Task statement: Repeat the data below exactly, dropping any pictures it holds.

Given entries:
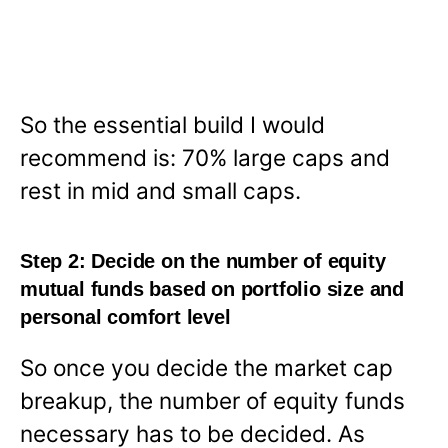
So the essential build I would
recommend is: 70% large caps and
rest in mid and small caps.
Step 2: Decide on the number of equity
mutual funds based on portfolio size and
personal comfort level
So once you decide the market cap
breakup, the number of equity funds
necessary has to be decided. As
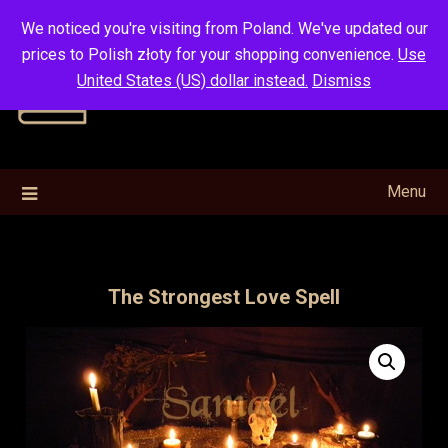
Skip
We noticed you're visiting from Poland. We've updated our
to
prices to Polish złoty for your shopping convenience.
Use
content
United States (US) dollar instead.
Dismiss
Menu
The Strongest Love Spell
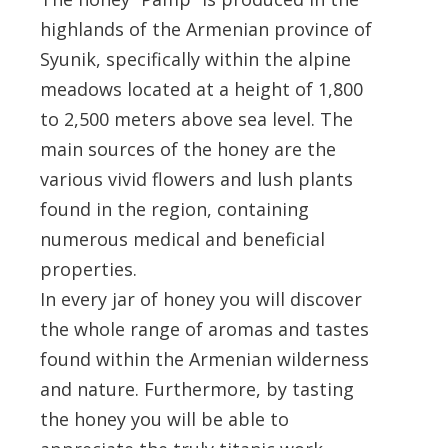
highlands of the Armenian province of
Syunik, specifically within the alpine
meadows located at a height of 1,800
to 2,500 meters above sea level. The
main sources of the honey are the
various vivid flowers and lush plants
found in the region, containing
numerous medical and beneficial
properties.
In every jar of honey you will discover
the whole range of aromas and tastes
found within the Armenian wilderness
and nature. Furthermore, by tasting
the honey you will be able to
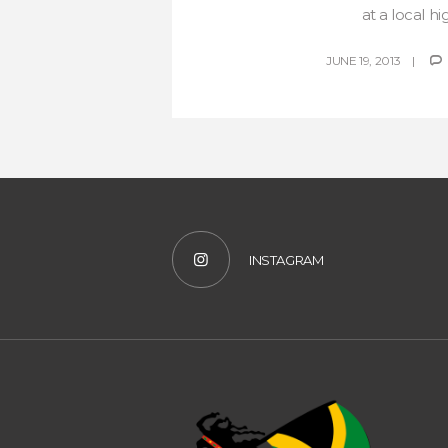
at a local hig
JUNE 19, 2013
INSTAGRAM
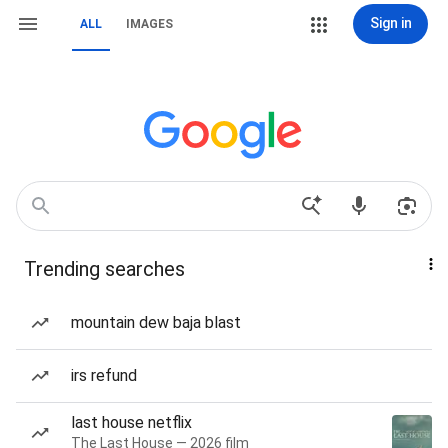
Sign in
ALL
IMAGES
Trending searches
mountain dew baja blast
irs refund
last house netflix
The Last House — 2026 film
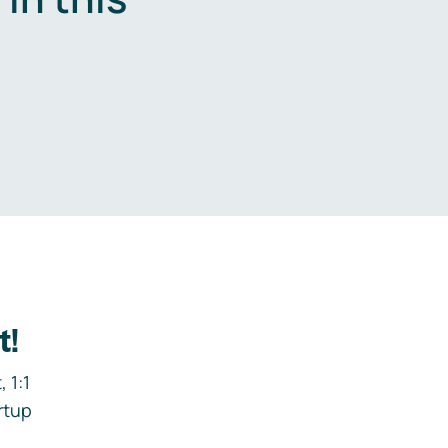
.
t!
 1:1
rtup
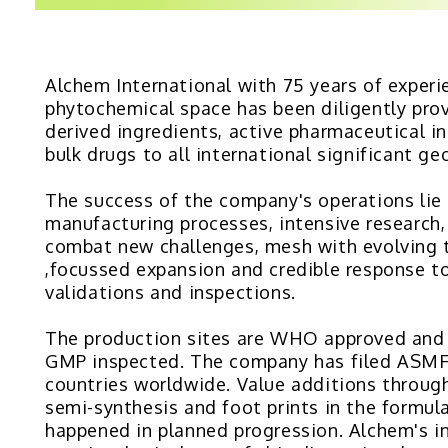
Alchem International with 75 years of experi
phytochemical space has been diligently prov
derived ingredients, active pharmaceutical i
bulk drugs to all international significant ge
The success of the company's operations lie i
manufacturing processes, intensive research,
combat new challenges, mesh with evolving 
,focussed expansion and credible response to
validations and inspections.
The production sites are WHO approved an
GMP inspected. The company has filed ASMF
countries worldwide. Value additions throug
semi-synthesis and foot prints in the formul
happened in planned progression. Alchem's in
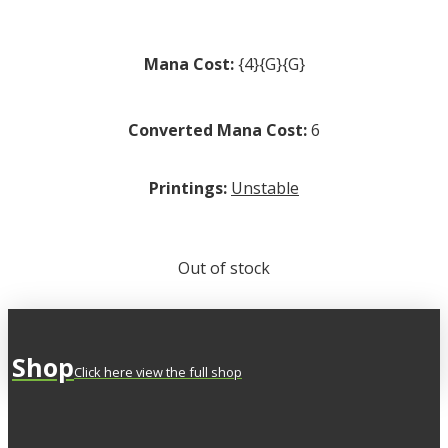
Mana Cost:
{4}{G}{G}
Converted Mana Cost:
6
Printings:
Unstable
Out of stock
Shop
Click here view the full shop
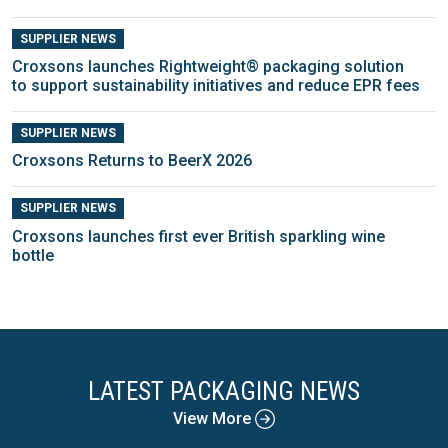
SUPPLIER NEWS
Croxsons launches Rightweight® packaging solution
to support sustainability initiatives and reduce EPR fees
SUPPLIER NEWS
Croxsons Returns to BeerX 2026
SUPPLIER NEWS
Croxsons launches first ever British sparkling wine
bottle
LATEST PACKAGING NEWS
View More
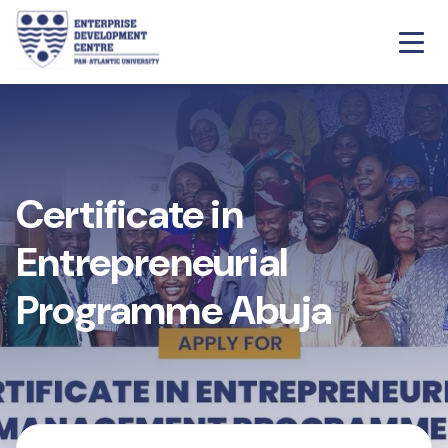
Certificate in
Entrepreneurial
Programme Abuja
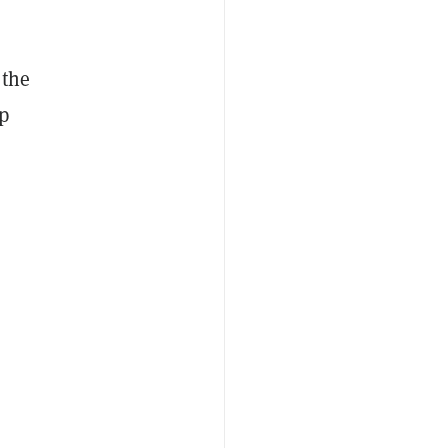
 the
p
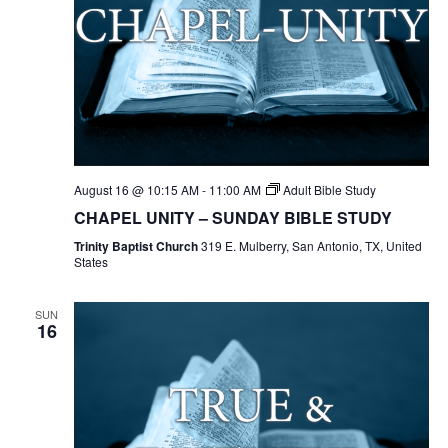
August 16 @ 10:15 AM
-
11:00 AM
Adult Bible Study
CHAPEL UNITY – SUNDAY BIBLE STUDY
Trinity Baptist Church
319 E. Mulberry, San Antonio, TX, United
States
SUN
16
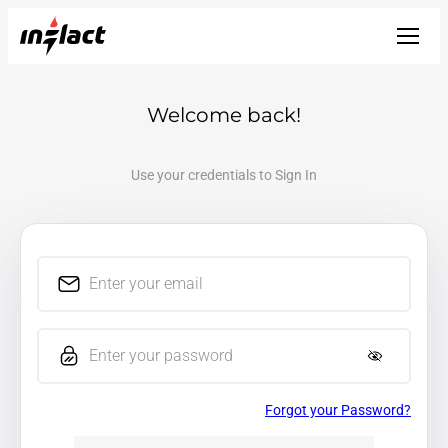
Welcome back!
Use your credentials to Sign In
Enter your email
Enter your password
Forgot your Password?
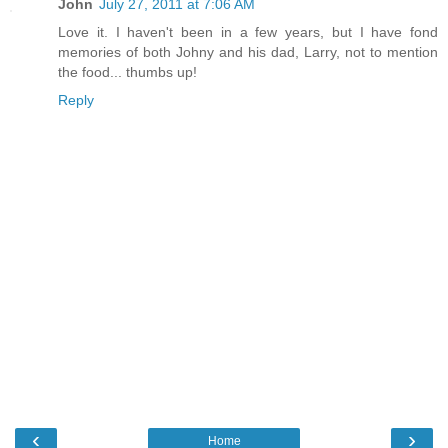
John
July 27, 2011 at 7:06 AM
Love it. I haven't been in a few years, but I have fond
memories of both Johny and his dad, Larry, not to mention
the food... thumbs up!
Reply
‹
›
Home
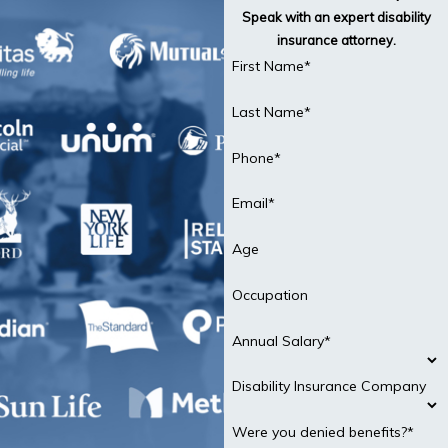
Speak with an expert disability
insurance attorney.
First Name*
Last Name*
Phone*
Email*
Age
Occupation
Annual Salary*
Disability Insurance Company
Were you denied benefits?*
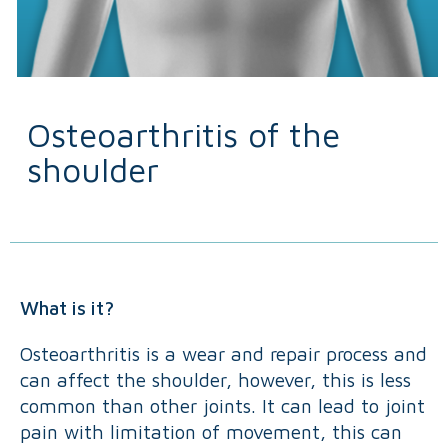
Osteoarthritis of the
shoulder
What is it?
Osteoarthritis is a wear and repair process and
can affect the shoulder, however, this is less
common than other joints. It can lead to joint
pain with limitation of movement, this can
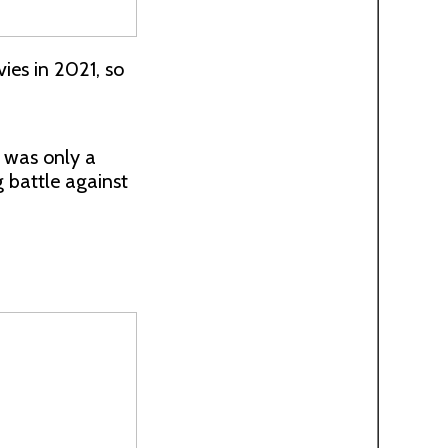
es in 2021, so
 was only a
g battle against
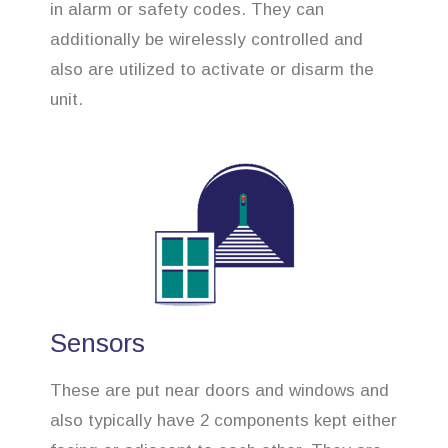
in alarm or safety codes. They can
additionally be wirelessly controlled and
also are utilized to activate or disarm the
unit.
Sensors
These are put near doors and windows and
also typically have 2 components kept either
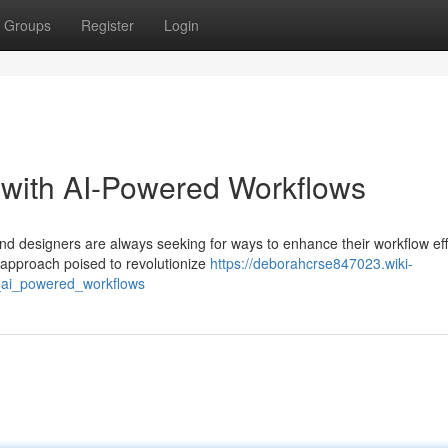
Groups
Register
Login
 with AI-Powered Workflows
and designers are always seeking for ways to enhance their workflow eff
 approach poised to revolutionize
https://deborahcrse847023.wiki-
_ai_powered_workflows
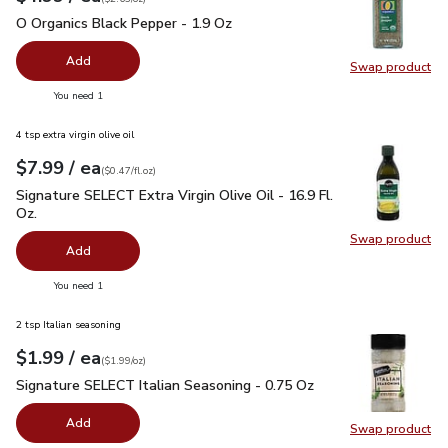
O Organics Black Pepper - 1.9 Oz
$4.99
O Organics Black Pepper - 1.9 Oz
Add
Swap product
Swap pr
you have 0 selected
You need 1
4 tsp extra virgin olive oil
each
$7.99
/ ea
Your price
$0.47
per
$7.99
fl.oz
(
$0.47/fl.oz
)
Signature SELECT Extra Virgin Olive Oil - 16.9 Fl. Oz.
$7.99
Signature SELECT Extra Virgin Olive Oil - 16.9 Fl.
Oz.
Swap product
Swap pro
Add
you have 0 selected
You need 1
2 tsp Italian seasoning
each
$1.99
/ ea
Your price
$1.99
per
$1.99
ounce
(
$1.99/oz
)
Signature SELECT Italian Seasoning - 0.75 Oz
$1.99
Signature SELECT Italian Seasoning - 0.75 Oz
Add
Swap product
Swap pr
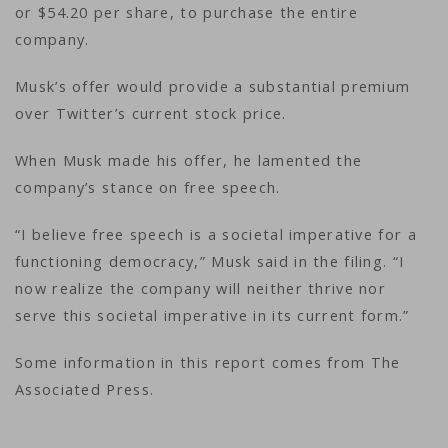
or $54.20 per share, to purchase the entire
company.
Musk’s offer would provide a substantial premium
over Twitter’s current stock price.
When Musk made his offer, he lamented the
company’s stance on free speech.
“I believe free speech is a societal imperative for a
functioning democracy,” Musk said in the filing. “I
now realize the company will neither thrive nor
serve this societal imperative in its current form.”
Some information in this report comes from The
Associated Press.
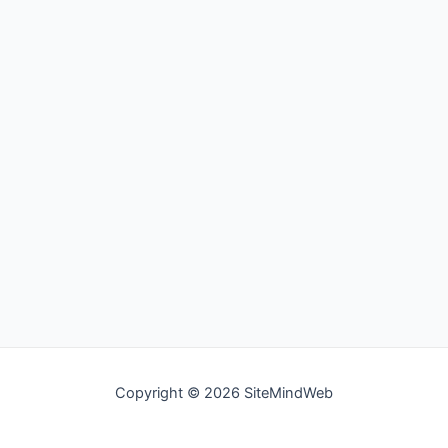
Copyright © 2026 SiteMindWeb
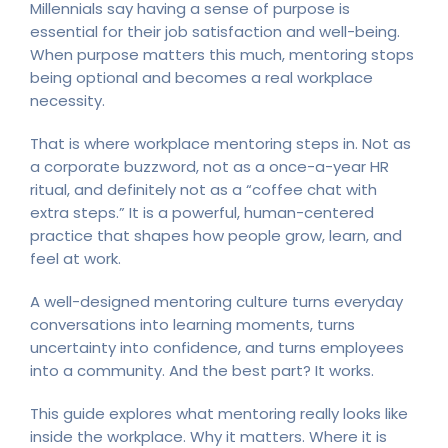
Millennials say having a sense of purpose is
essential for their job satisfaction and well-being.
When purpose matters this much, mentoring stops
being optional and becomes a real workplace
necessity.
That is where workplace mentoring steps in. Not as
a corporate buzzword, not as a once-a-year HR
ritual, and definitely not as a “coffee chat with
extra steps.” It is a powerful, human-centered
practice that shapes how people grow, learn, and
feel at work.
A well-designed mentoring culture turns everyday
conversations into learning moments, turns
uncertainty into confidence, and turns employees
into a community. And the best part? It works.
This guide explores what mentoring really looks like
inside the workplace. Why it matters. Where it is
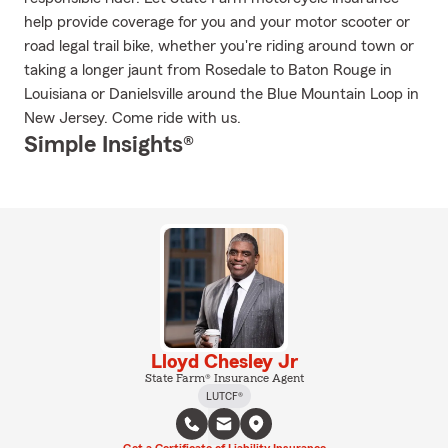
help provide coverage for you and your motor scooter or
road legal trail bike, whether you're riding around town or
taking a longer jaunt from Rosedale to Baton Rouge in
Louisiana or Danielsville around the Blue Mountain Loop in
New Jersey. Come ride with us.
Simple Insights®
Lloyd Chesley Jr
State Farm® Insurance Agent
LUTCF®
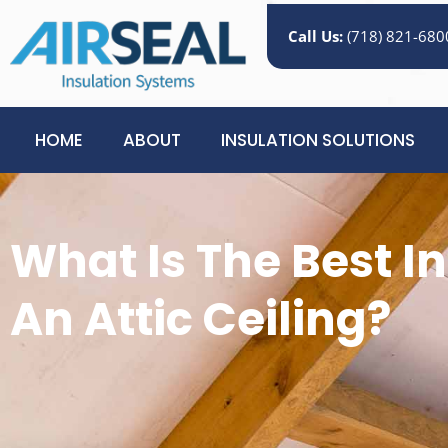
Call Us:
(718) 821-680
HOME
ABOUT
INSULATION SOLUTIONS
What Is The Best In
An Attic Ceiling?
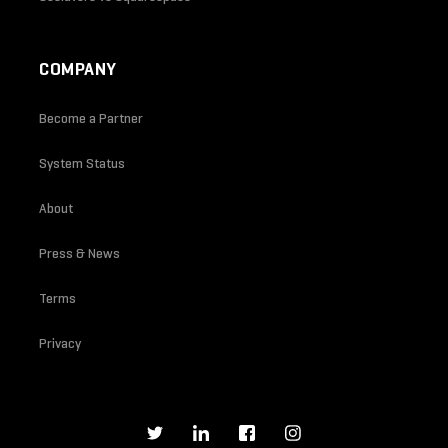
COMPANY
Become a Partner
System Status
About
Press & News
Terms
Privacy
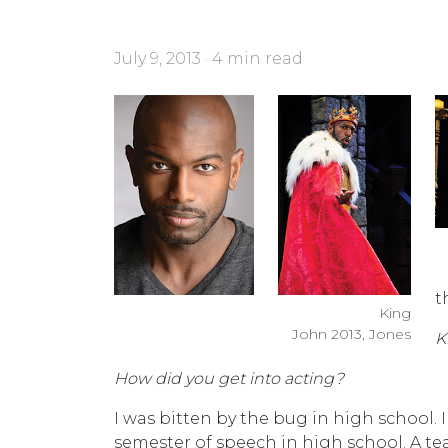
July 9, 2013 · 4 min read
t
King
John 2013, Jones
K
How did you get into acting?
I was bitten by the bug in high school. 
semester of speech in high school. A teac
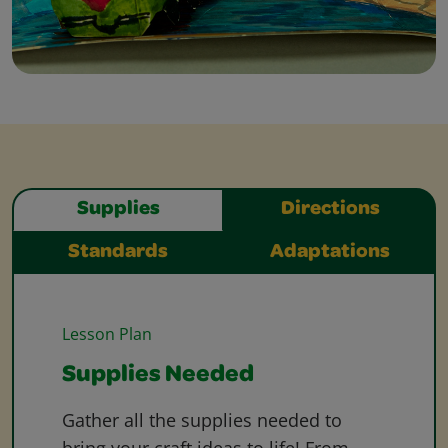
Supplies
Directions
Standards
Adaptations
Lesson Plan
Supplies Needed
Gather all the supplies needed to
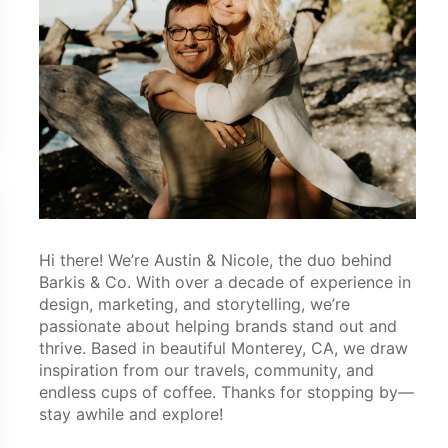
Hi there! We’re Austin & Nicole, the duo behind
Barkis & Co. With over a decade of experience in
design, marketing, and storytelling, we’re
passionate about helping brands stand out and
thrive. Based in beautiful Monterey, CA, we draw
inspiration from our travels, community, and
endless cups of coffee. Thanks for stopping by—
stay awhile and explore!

Response below:
So the essential build I would
recommend is: 70% large caps and
rest in mid and small caps.
Step 2: Decide on the number of equity
mutual funds based on portfolio size and
personal comfort level
So once you decide the market cap
breakup, the number of equity funds
necessary has to be decided. As
Skip
We noticed you're visiting from Poland. We've updated our
to
prices to Polish złoty for your shopping convenience.
Use
content
United States (US) dollar instead.
Dismiss
Menu
The Strongest Love Spell
highlands of the Armenian province of
Syunik, specifically within the alpine
meadows located at a height of 1,800
to 2,500 meters above sea level. The
main sources of the honey are the
various vivid flowers and lush plants
found in the region, containing
numerous medical and beneficial
properties.
In every jar of honey you will discover
the whole range of aromas and tastes
found within the Armenian wilderness
and nature. Furthermore, by tasting
the honey you will be able to
at a local hig
JUNE 19, 2013
INSTAGRAM
Sign in
ALL
IMAGES
Trending searches
mountain dew baja blast
irs refund
last house netflix
The Last House — 2026 film
.
t!
 1:1
rtup
Alchem International with 75 years of experi
phytochemical space has been diligently prov
derived ingredients, active pharmaceutical i
bulk drugs to all international significant ge
The success of the company's operations lie i
manufacturing processes, intensive research,
combat new challenges, mesh with evolving 
,focussed expansion and credible response to
validations and inspections.
The production sites are WHO approved an
GMP inspected. The company has filed ASMF
countries worldwide. Value additions throug
semi-synthesis and foot prints in the formul
happened in planned progression. Alchem's in
Mana Cost:
{4}{G}{G}
Converted Mana Cost:
6
Printings:
Unstable
Out of stock
Shop
Click here view the full shop
SUPPLIER NEWS
Croxsons launches Rightweight® packaging solution
to support sustainability initiatives and reduce EPR fees
SUPPLIER NEWS
Croxsons Returns to BeerX 2026
SUPPLIER NEWS
Croxsons launches first ever British sparkling wine
bottle
LATEST PACKAGING NEWS
View More
Certificate in
Entrepreneurial
Programme Abuja
 the
p
August 16 @ 10:15 AM
-
11:00 AM
Adult Bible Study
CHAPEL UNITY – SUNDAY BIBLE STUDY
Trinity Baptist Church
319 E. Mulberry, San Antonio, TX, United
States
SUN
16
Welcome back!
Use your credentials to Sign In
Enter your email
Enter your password
Forgot your Password?
John
July 27, 2011 at 7:06 AM
Love it. I haven't been in a few years, but I have fond
memories of both Johny and his dad, Larry, not to mention
the food... thumbs up!
Reply
‹
›
Home
Speak with an expert disability
insurance attorney.
First Name*
Last Name*
Phone*
Email*
Age
Occupation
Annual Salary*
Disability Insurance Company
Were you denied benefits?*
Osteoarthritis of the
shoulder
What is it?
Osteoarthritis is a wear and repair process and
can affect the shoulder, however, this is less
common than other joints. It can lead to joint
pain with limitation of movement, this can
es in 2021, so
 was only a
g battle against
in alarm or safety codes. They can
additionally be wirelessly controlled and
also are utilized to activate or disarm the
unit.
Sensors
These are put near doors and windows and
also typically have 2 components kept either
Groups
Register
Login
 with AI-Powered Workflows
and designers are always seeking for ways to enhance their workflow eff
 approach poised to revolutionize
https://deborahcrse847023.wiki-
_ai_powered_workflows
O Organics Black Pepper - 1.9 Oz
$4.99
O Organics Black Pepper - 1.9 Oz
Add
Swap product
Swap pr
you have 0 selected
You need 1
4 tsp extra virgin olive oil
each
$7.99
/ ea
Your price
$0.47
per
$7.99
fl.oz
(
$0.47/fl.oz
)
Signature SELECT Extra Virgin Olive Oil - 16.9 Fl. Oz.
$7.99
Signature SELECT Extra Virgin Olive Oil - 16.9 Fl.
Oz.
Swap product
Swap pro
Add
you have 0 selected
You need 1
2 tsp Italian seasoning
each
$1.99
/ ea
Your price
$1.99
per
$1.99
ounce
(
$1.99/oz
)
Signature SELECT Italian Seasoning - 0.75 Oz
$1.99
Signature SELECT Italian Seasoning - 0.75 Oz
Add
Swap product
Swap pr
or $54.20 per share, to purchase the entire
company.
Musk’s offer would provide a substantial premium
over Twitter’s current stock price.
When Musk made his offer, he lamented the
company’s stance on free speech.
“I believe free speech is a societal imperative for a
functioning democracy,” Musk said in the filing. “I
now realize the company will neither thrive nor
serve this societal imperative in its current form.”
Some information in this report comes from The
Associated Press.
Copyright © 2026 SiteMindWeb
Millennials say having a sense of purpose is
essential for their job satisfaction and well-being.
When purpose matters this much, mentoring stops
being optional and becomes a real workplace
necessity.
That is where workplace mentoring steps in. Not as
a corporate buzzword, not as a once-a-year HR
ritual, and definitely not as a “coffee chat with
extra steps.” It is a powerful, human-centered
practice that shapes how people grow, learn, and
feel at work.
A well-designed mentoring culture turns everyday
conversations into learning moments, turns
uncertainty into confidence, and turns employees
into a community. And the best part? It works.
This guide explores what mentoring really looks like
inside the workplace. Why it matters. Where it is
help provide coverage for you and your motor scooter or
road legal trail bike, whether you're riding around town or
taking a longer jaunt from Rosedale to Baton Rouge in
Louisiana or Danielsville around the Blue Mountain Loop in
New Jersey. Come ride with us.
Simple Insights®
Lloyd Chesley Jr
State Farm® Insurance Agent
LUTCF®
Call Us:
(718) 821-680
HOME
ABOUT
INSULATION SOLUTIONS
What Is The Best In
An Attic Ceiling?
COMPANY
Become a Partner
System Status
About
Press & News
Terms
Privacy
July 9, 2013 · 4 min read
t
King
John 2013, Jones
K
How did you get into acting?
I was bitten by the bug in high school. 
semester of speech in high school. A teac
Supplies
Directions
Standards
Adaptations
Lesson Plan
Supplies Needed
Gather all the supplies needed to
Hi there! We’re Austin & Nicole, the duo behind
Barkis & Co. With over a decade of experience in
design, marketing, and storytelling, we’re
passionate about helping brands stand out and
thrive. Based in beautiful Monterey, CA, we draw
inspiration from our travels, community, and
endless cups of coffee. Thanks for stopping by—
stay awhile and explore!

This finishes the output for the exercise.